**EXERCISE DIRECTIONS**
Locate the line that contains "right knee: (62, 189)". Print it and every subsequent line through the final line of the records, exactly and only those.
** DATA TO EXAMINE follows **
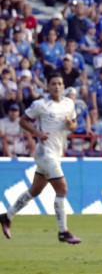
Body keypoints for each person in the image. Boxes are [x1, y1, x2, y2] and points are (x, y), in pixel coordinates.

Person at [1, 75, 81, 243]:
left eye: (59, 84)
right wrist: (38, 134)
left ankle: (7, 216)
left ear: (64, 86)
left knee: (35, 190)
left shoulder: (69, 103)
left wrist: (70, 125)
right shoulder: (41, 105)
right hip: (45, 154)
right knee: (62, 189)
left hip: (56, 153)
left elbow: (74, 125)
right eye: (53, 84)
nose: (57, 87)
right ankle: (63, 232)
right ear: (47, 87)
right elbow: (23, 121)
** End of DATA TO EXAMINE **
**REPLY**
right knee: (62, 189)
left hip: (56, 153)
left elbow: (74, 125)
right eye: (53, 84)
nose: (57, 87)
right ankle: (63, 232)
right ear: (47, 87)
right elbow: (23, 121)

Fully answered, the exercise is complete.